Deutlicher Anstieg rassistischer Gewalt
Ausgesprochen Besorgnis erregend ist der Anstieg bei rassistisch motivierten Gewalttaten um mehr als 20 Prozent (2012: 276; 2011: 226). Fast die Hälfte aller registrierten Angriffe geschah aus rassistischen Motiven (2012: 44 Prozent; 2011: 32 Prozent). Oft war es dabei nur glücklichen Umständen zu verdanken, dass die Angriffe keinen tödlichen Ausgang nahmen:
Am 29. April 2012 griffen vier u.a. mit Schlagring und Teleskopschlagstock bewaffnete Rechte unter rassistischen Beschimpfungen zwei Familien auf einem Volksfest in Lutherstadt Eisleben (Sachsen-Anhalt) an. Die Täter schlugen dabei massiv auf die Köpfe der am Boden liegenden Betroffenen ein. In Geithain (Sachsen) wurde 2012 eine Pizzeria fünfmal angegriffen. Im Mai detonierte dort ein Sprengsatz. Durch die Explosion wurde das Geschäft erheblich beschädigt, die BewohnerInnen des Gebäudes mussten evakuiert werden. In Zwickau (Sachsen) erlitt ein 26-Jähriger türkischer Herkunft durch einen von Neonazis geplanten Überfall am 25. August 2012 lebensgefährliche Verletzungen.

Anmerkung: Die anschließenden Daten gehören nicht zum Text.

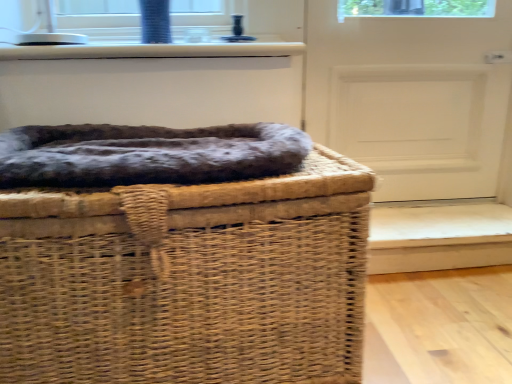
Question: Is woven brown basket at center in front of or behind white matte door at center in the image?

Choices:
 (A) behind
 (B) front

Answer: (B)

Question: From a real-world perspective, is woven brown basket at center positioned above or below white matte door at center?

Choices:
 (A) below
 (B) above

Answer: (A)

Question: Estimate the real-world distances between objects in this image. Which object is closer to the woven brown basket at center?

Choices:
 (A) white glossy window sill at upper center
 (B) white matte door at center
 (C) dark gray plush dog bed at center

Answer: (C)

Question: Estimate the real-world distances between objects in this image. Which object is farther from the dark gray plush dog bed at center?

Choices:
 (A) white glossy window sill at upper center
 (B) woven brown basket at center
 (C) white matte door at center

Answer: (C)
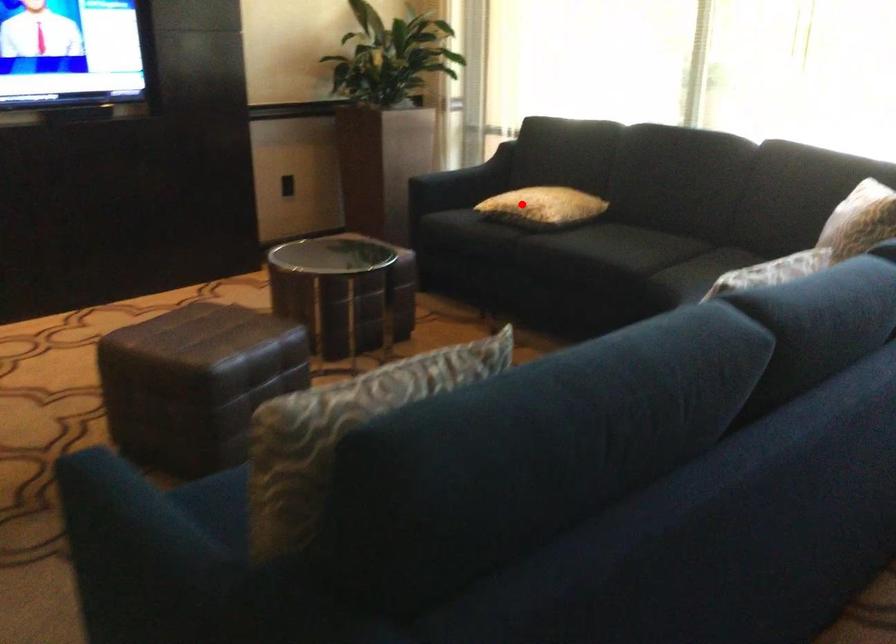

Nicht-rechte und alternative Personen (22 %; 137 Angriffe) sowie Menschen, die von den TäterInnen als politische GegnerInnen angesehen werden (21 %; 131 Angriffe), gehören ebenso zu den Hauptbetroffenen rechter Gewalt. Bei 39 Gewalttaten war Homofeindlichkeit (6 %) und in jeweils zehn Fällen Antisemitismus und Sozialdarwinismus (2 %) zentrales Tatmotiv. Zudem registrierten die Beratungsstellen drei Angriffe gegen Menschen aufgrund einer Behinderung.

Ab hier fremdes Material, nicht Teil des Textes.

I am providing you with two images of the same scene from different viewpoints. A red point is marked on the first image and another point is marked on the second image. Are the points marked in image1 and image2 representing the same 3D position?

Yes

Anhaltende Kritik an Arbeit der Ermittlungsbehörden
Betroffene rechter Gewalt berichten auch weiterhin von respektloser Behandlung durch PolizeibeamtInnen. Dies zeigt sich u.a. in einer Verharmlosung der politischen Motivation der TäterInnen bis hin zur Kriminalisierung von Opfern rechter Gewalt durch die Ermittlungsbehörden. »Die Erwartung, dass die öffentliche Auseinandersetzung um das Versagen staatlicher Stellen im Zusammenhang mit der rassistischen Mordserie des NSU zumindest zu einer erhöhten Sensibilität von Polizei und Justiz im Umgang mit den Betroffenen rechter Gewalt beitragen würde, hat sich nicht erfüllt«, konstatieren die Beratungsstellen. »Hier gibt es immer noch einen erheblichen Verbesserungsbedarf.«
»Betroffene rassistisch motivierter Gewalt berichten uns immer wieder, dass sie zuerst nach Ausweispapieren gefragt oder sogar wie TäterInnen behandelt werden, obwohl ihre Verletzungen nicht zu übersehen sind«, kritisiert Sabine Seyb von ReachOut Berlin.